Home Kebencanaan New Normal Diterapkan Disaat yang Tidak Aman

New Normal Diterapkan Disaat yang Tidak Aman

Jakarta, Gatra.com - Pengajar Fakultas Kesehatan Masyarakat (FKM) Universitas Indonesia dr. Iwan Ariawan mengatakan bahwa pemerintah menerapkan new normal pada saat kondisi sama sekali tidak aman untuk bergerak. 

"Kalau kita keluar resikonya masih tinggi. Kami sudah memberikan masukan tetapi mengambil keputusan adalah para politisi yang berbeda dari masukan yang diberikan," kata Iwan pada telekonferensi pers di kanal YouTube Para Syndicate, Minggu (21/6). 

Iwan menyebut, ketika wabah Covid-19 baru merangsek masuk ke Indonesia, ia bersama rekan-rekan epidemiolog lainnya diminta pemerintah untuk melihat bagaimana model dari epidemi tersebut. Setelahnya, didapati kesimpulan bahwa ini merupakan masalah serius dan berpotensi menjadi pandemi besar jika pemerintah tidak bertindak. 

"Namun, keputusan tidak hanya dari epidemiolog, tetapi juga para ekonom dan segala macam, sehingga sudah diputuskan bahwa ini sudah mulai akan diterapkan. Kalau begitu, ya, mau bagaimana lagi," ujarnya.  

Iwan menerangkan bahwa pada dasarnya pemerintah hanya memiliki senjata berupa tindakan pencegahan melalui rajin cuci tangan, pakai masker, dan jaga jarak dengan harapan itu bisa mencegah terjadinya kasus baru. 

"Tetapi saya tidak yakin juga karena persepsi risiko masyarakat masih rendah karena komunikasi masih kurang. Sebagian orang menganggap itu sebagai suatu larangan bukan karena mereka takut terinfeksi," tambahnya. 

Yang perlu diwaspadai adalah kurva yang terus meningkat. Hal ini jangan dimaknai sebagai gelombang kedua, melainkan gelombang pertama yang belum selesai, yang kasusnya masih terus meningkat. 

"Saya dengan teman-teman sedang mencoba untuk menghitung lagi apa yang akan terjadi. Semoga nanti ketika model kami sudah bisa jadi bahan bagi para pemerintah untuk kebijakan," ujarnya. 

Pengamat Kebijakan Publik Agus Pambagio mengatakan bahwa sejak Februari silam, ia sudah meminta agar Menteri Perhubungan Budi Karya Sumadi untuk segera menutup bandara Manado, Ngurah Rai, dan Cengkareng dari penerbangan ke Cina, terutama Wuhan. 

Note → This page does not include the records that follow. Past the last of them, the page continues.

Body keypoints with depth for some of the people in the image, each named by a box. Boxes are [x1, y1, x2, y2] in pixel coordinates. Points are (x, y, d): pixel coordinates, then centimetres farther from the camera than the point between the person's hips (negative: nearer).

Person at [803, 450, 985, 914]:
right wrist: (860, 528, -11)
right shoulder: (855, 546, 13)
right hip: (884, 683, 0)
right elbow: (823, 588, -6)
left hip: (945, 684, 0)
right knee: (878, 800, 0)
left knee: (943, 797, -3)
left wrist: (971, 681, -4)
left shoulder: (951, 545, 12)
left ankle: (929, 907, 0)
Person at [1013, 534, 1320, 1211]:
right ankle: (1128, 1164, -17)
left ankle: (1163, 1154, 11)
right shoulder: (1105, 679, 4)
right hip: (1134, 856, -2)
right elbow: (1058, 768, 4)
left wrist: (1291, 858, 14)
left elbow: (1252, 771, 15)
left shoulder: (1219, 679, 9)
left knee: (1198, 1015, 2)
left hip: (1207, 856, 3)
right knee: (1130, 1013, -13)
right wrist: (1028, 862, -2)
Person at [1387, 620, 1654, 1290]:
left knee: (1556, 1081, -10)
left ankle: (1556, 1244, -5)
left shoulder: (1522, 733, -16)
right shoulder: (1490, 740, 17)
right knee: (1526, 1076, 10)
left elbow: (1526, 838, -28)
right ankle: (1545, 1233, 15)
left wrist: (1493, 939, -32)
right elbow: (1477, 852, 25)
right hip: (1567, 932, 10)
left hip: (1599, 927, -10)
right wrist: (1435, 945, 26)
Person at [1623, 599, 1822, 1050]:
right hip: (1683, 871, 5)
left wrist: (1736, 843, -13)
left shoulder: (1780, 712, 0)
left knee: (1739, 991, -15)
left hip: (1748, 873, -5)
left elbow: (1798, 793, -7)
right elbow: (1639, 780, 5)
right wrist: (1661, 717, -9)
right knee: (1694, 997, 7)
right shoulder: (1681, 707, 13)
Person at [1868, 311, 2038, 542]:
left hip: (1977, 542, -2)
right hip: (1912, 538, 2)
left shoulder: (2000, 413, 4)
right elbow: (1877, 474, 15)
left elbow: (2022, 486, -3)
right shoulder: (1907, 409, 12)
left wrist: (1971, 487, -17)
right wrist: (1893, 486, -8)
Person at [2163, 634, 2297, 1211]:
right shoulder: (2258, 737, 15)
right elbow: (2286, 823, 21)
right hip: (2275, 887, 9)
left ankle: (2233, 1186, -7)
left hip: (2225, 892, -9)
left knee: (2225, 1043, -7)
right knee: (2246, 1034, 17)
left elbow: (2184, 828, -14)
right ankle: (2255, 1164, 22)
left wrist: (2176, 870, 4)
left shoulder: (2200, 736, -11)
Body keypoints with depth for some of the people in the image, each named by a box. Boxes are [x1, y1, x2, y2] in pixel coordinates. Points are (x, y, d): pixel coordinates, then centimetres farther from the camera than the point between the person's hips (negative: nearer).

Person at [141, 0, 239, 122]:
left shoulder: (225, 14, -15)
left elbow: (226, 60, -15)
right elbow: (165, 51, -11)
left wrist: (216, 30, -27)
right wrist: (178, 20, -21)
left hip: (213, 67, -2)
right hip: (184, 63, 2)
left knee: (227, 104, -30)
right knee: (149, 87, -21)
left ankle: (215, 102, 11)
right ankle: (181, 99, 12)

Namun, hal itu tidak digubris, dan justru beberapa pejabat membuat pernyataan yang sembarangan. 

"Beberapa pejabat bilang bahwa makan saja nasi kucing nanti akan hilang seperti kata Menhub, atau kita berdoa saja karena ini daerah tropis seperti kata Menkes," kata Agus. 

"Banyak hal yang dibuat bercandaan di awalnya. Komunikasinya memang parah. Kita membuat regulasi lalu ngawurnya pol," imbuhnya.  

Mengenai kebijakan pemerintah tidak menggunakan kerangka hukum terkait UU Kekarantinaan Wilayah Nomor 6 Tahun 2018 yang kemudian malah menerbitkan PP, dan kemudian Peraturan Menteri (Permen) No 9 yang merupakan cikal bakal untuk penentuan PSBB. 

Tapi, tiba-tiba, ada intervensi dari Menteri Perhubungan dengan terbitnya Permen No 18 yang ambigu dengan Permen No 9," ucapnya. 

Sebelumnya, Agus juga mengimbau agar pemerintah segera melakukan lockdown, tetapi hal itu tidak pernah diputuskan. Pemerintah, kata Agus, tidak memiliki anggaran yang cukup untuk menyediakan kebutuhan masyarakat selama karantina. Maka diterapkan PSBB. 

Namun, bansos pun amburadul. Menurut Agus, persoalan itu menambah kekacauan penanganan Covid-19. Jadi dari sisi kebijakan bukan didasari pada aspek-aspek saintifik. Padahal, pemerintah seharusnya tidak mengambil kebijakan tanpa asas saintifik.